根据您的建议，我做了一些更改，但我的内存仍然不足。

import numpy as np
import numba as nb
colm = int(200000/8)
rows = 100000
cols = int(colm*8)
AU = np.random.randint(2,size=(rows, cols),dtype=np.int8)
A = np.empty((rows,colm), dtype=np.uint8)

@nb.njit('void(uint8[:,:],int8[:,:])', parallel=True)
def compute(A, AU):
    for i in nb.prange(A.shape[0]):
        for j in range(A.shape[1]):
            offset = j * 8
            res = AU[i,offset] << 7
            res |= AU[i,offset+1] << 6
            res |= AU[i,offset+2] << 5
            res |= AU[i,offset+3] << 4
            res |= AU[i,offset+4] << 3
            res |= AU[i,offset+5] << 2
            res |= AU[i,offset+6] << 1
            res |= AU[i,offset+7]
            A[i,j] = res

compute(A, AU)

from numba import cuda, uint8, int32
import numba
import numpy as np
import math
import time

TPB = 8
TPB1 = 9

@cuda.jit()
def bit_A_AT(A, C):
    sA = cuda.shared.array((TPB, TPB), dtype=uint8)
    sB = cuda.shared.array((TPB, TPB1), dtype=uint8)
    x, y = cuda.grid(2)
    tx = cuda.threadIdx.x
    ty = cuda.threadIdx.y
    bx = cuda.blockIdx.x
    by = cuda.blockIdx.y
    if bx >= by:
        tmp = int32(0)
        for i in range((A.shape[1]+TPB-1) // TPB):
            if y < A.shape[0] and (i*TPB+tx) < A.shape[1]:
                sA[ty, tx] = A[y, i*TPB+tx]
            else:
                sA[ty, tx] = 0
            if (TPB*bx+ty) < A.shape[0] and (i*TPB+tx) < A.shape[1]:
                sB[ty, tx] = A[TPB*bx+ty, i*TPB+tx]
            else:
                sB[ty, tx] = 0
            cuda.syncthreads()
            for j in range(TPB):
                tmp1 = sA[ty,j] & sB[tx, j]
                test = uint8(1)
                for k in range(8):
                    if (tmp1 & test) > 0:
                        tmp += 1
                    test <<= 1
            cuda.syncthreads()
        if y < C.shape[0] and x < C.shape[1]:
            C[y, x] = tmp

C = np.empty((A.shape[0], A.shape[0]), dtype=np.int32)
threads_per_block = (TPB, TPB)
blocks_per_grid_x = int(math.ceil(A.shape[0] / threads_per_block[0]))
blocks_per_grid_y = int(math.ceil(A.shape[0] / threads_per_block[1]))
blocks_per_grid = (blocks_per_grid_x, blocks_per_grid_y)

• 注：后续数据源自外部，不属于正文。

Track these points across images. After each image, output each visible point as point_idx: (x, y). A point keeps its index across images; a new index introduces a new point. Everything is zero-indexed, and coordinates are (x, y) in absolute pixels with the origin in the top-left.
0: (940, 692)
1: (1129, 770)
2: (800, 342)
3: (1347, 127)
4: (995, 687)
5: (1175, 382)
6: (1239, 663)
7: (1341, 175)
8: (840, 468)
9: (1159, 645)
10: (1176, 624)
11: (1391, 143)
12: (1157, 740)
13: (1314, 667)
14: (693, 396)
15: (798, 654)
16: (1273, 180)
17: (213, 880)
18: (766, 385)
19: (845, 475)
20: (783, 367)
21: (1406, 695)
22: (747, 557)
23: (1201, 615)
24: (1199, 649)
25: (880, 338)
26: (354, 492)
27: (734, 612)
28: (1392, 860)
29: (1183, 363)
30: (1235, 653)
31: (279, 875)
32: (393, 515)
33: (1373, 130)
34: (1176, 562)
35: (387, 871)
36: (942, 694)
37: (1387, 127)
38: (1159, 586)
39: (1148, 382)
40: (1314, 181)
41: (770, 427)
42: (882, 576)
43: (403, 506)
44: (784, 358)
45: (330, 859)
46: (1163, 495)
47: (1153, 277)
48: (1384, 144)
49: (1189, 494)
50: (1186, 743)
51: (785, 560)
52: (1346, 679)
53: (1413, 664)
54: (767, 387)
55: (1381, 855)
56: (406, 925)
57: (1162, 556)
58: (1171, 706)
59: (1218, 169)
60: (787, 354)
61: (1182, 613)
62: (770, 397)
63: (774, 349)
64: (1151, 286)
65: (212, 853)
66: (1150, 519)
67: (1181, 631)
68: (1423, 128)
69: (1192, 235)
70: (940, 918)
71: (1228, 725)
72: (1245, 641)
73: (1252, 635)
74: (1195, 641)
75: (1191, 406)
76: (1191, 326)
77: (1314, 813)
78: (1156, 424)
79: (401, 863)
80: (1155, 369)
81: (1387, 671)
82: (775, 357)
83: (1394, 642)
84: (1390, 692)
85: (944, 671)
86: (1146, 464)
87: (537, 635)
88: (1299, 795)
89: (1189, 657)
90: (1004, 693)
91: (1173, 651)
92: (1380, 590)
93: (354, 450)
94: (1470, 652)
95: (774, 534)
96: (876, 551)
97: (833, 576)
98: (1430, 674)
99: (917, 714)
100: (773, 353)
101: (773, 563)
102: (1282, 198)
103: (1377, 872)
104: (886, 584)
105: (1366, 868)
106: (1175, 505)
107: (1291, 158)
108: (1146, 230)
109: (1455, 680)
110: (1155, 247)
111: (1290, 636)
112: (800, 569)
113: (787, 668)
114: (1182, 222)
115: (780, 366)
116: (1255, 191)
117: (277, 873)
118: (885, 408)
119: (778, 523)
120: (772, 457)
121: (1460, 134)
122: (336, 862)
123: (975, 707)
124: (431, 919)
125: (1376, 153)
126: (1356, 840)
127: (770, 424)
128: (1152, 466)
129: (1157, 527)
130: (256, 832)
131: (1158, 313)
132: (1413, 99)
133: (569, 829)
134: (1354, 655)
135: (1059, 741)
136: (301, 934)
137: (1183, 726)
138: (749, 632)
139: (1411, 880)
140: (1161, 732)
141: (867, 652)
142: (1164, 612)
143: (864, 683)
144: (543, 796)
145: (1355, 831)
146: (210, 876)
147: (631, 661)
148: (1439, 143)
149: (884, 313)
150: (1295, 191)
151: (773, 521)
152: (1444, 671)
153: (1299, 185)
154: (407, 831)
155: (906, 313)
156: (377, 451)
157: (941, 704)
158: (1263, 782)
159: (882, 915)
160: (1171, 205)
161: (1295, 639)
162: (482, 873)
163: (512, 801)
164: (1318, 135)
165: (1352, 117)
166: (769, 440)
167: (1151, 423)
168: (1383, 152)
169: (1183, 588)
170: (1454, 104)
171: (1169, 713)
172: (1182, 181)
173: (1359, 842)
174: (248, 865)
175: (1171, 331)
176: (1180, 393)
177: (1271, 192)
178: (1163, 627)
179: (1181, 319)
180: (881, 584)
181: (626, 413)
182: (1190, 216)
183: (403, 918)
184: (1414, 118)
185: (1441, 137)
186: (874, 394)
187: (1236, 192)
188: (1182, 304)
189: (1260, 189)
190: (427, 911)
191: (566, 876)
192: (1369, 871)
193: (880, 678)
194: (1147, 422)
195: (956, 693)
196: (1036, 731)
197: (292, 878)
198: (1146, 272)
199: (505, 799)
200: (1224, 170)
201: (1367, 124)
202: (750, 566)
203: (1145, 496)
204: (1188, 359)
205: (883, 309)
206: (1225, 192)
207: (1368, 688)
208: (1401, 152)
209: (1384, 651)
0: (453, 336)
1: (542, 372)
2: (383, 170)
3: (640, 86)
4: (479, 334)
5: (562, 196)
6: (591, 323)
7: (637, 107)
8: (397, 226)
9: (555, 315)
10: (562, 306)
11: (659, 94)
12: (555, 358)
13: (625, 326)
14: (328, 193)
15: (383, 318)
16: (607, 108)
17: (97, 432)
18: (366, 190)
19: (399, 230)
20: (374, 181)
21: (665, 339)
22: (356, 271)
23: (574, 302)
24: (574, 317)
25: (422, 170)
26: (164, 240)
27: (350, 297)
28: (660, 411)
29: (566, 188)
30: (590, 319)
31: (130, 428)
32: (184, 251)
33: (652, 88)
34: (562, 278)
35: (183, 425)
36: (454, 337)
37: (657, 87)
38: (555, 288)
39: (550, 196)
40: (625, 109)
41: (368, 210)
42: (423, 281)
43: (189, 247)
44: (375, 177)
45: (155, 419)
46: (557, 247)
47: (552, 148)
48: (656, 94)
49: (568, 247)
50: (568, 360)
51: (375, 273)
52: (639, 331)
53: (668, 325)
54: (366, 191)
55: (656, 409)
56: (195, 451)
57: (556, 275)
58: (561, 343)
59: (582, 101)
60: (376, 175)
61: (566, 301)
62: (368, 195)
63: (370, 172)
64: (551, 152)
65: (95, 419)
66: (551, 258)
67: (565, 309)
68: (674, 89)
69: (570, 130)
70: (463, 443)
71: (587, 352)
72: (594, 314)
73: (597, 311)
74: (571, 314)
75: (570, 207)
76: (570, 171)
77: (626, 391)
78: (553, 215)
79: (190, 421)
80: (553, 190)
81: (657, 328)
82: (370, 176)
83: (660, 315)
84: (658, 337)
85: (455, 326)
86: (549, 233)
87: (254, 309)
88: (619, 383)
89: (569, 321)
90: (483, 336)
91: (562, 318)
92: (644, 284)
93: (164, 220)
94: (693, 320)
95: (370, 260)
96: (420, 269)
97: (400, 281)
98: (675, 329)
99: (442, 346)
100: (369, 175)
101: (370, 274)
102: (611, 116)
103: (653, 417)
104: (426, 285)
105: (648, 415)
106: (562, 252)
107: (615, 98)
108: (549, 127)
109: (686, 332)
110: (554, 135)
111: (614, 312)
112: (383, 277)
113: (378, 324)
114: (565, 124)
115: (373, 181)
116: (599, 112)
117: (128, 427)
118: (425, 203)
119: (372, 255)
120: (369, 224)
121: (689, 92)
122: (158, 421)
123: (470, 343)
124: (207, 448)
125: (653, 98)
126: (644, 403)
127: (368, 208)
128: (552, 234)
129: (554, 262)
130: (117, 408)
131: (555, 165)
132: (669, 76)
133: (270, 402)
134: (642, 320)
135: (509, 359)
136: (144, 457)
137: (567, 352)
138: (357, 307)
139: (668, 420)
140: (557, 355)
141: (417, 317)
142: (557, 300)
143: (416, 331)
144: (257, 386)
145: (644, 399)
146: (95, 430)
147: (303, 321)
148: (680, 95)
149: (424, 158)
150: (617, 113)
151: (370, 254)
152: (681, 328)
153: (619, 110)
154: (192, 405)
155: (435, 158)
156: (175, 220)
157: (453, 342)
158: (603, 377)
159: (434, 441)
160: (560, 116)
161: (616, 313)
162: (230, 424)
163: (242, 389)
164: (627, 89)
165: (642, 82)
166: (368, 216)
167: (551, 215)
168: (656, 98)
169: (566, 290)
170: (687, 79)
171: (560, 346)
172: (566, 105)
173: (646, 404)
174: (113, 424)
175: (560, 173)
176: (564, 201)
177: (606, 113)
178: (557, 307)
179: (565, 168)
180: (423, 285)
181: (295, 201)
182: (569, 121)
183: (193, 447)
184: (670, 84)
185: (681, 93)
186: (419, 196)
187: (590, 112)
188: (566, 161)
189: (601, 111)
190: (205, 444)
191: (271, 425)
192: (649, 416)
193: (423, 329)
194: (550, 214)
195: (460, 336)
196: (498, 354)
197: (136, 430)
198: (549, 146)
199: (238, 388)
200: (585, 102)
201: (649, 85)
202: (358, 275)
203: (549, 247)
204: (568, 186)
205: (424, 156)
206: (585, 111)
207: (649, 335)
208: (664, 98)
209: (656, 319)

start_gpu_shared_memory = time.time()
bit_A_AT[blocks_per_grid, threads_per_block](A, C)
cuda.synchronize()
end_gpu_shared_memory = time.time()

time_gpu_shared = end_gpu_shared_memory - start_gpu_shared_memory
print("GPU time(shared memory):" + str(time_gpu_shared))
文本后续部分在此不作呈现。